Wir haben geschlafen, wie die Murmeltiere. Außer dem Rauschen des nahegelegenen Flusses und dem Glockenklang der grasenden Kühe war nichts zu hören. Um 8:00 Uhr packen wir Duschzeug und Klopapier ein und laufen durch die Morgensonne und 8 Grad Außentemperatur zur örtlichen Nasszelle. Auf dem Platz herrscht bereits reges Treiben: Die Einen suchen ein sonniges Plätzchen fürs Frühstück, die Anderen gehen den Pflichten rund um den Camper nach.
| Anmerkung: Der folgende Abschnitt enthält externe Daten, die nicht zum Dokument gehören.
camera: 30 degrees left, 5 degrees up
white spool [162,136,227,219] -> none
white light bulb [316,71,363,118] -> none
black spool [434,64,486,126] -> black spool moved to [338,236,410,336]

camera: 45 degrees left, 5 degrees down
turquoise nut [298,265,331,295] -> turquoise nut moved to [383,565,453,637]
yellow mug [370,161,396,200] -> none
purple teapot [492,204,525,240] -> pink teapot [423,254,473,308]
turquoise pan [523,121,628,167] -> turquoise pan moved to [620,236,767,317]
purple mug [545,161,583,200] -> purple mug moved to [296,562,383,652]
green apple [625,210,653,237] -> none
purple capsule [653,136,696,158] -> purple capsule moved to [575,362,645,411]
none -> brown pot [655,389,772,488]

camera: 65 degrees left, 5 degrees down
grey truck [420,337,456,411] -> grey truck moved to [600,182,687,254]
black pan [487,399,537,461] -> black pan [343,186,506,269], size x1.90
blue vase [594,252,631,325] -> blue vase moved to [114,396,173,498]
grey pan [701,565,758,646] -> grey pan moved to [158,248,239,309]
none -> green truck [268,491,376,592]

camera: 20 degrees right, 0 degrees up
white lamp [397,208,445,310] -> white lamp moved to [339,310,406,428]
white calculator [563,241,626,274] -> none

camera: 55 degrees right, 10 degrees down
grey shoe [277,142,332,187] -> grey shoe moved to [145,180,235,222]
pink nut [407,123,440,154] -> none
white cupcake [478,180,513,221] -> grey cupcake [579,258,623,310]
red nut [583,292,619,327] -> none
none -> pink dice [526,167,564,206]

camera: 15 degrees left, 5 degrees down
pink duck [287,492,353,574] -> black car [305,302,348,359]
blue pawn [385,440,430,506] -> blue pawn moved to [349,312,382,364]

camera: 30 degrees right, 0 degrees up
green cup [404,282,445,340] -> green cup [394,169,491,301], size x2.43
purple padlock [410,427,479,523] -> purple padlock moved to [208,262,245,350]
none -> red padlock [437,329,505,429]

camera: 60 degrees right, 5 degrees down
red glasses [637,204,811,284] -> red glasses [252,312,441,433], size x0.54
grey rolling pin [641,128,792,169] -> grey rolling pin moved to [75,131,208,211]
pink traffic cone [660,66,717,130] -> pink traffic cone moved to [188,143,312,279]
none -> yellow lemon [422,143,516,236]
Nachdem Grauwasser entleert, das Chemieklo auf Vordermann, Wasser aufgefüllt und der Strom abgestöpselt ist, rollen wir von den Auffahrkeilen und in Richtung Ruta del cares.
Wir haben uns für den Einstieg in Caín entschieden und fahren daher zurück nach Posada de Valdeón. Im Ort angekommen geht es rechts ab- allerdings prangt mal wieder ein „Camper verboten“-Schild vor unserer Nase. Das haben wir allerdings gestern schon entdeckt und nun die Wahl zwischen „ignorieren“ und „versuchen zu umfahren“. Wir entscheiden uns für letzteres und siehe da: Die Straßen sind zwar extrem eng, aber kein Verbots-Schild zu sehen. Also geht es für uns weiter Richtung Ziel: Über enge, kurvige Wege (mit bis zu 20% Steigung und Gefälle), durch verwunschene Wälder und mit wundervollen Aussichten auf die Picos. Begleitet wird das Ganze von Miris durchgehendem Beten, dass uns niemand (genauso beklopptes) entgegen kommt.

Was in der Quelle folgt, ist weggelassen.